(Stored data entries)
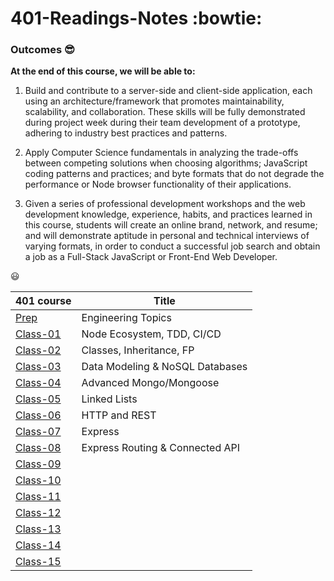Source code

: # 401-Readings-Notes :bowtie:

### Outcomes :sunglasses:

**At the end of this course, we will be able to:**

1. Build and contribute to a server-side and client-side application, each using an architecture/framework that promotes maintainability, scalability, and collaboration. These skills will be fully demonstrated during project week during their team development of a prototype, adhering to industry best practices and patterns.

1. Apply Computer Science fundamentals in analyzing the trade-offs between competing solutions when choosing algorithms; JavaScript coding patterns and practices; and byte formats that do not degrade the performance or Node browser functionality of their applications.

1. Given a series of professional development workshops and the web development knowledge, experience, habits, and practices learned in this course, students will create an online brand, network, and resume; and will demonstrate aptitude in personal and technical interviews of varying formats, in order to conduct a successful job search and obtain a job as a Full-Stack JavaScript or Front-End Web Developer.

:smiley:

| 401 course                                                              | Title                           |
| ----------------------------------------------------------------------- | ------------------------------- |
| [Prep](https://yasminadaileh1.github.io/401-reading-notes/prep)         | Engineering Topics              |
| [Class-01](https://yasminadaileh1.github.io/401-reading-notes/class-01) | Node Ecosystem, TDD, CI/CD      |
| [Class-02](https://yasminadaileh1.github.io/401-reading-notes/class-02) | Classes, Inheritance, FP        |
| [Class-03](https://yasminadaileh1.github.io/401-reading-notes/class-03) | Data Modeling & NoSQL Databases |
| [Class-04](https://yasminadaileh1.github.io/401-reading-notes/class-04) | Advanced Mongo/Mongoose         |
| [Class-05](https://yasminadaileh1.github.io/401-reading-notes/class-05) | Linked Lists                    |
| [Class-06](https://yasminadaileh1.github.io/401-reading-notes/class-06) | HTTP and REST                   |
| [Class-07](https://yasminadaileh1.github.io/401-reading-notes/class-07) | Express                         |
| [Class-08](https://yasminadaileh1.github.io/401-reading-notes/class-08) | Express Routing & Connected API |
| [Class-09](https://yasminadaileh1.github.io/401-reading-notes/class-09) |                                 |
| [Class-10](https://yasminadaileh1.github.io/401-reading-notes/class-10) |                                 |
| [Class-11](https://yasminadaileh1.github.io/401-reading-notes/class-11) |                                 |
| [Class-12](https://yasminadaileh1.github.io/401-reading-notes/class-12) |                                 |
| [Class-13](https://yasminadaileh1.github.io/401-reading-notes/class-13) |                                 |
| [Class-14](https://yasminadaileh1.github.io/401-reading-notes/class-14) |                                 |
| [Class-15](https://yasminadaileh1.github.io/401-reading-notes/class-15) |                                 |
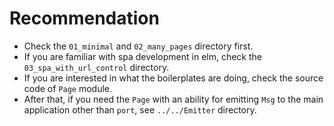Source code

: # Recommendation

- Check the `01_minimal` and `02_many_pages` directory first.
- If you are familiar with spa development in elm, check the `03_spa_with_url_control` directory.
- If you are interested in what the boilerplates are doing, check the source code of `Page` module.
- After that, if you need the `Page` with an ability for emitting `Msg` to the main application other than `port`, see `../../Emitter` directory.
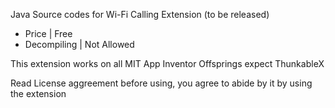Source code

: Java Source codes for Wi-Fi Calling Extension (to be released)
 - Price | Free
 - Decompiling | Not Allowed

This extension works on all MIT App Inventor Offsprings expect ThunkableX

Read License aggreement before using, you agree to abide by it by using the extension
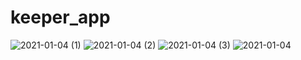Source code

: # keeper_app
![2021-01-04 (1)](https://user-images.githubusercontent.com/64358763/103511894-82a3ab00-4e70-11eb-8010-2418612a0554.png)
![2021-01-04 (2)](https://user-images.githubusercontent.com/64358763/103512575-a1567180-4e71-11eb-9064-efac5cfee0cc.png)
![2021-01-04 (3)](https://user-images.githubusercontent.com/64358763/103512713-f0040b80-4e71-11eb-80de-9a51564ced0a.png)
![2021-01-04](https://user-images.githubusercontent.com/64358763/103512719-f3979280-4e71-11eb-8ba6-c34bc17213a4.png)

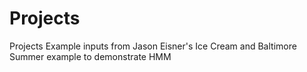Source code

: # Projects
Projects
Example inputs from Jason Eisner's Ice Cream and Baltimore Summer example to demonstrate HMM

**Work to be completed**
Please render everything from the start of the entries down to the line containing "be able to:**" as a Markdown table with the columns Row and Line, skipping blank lines. Omit the pictures from your answer.

**Exercise result**
| Row | Line |
|---|---|
| 1 | Source code |
| 2 | : # 401-Readings-Notes :bowtie: |
| 3 | ### Outcomes :sunglasses: |
| 4 | **At the end of this course, we will be able to:** |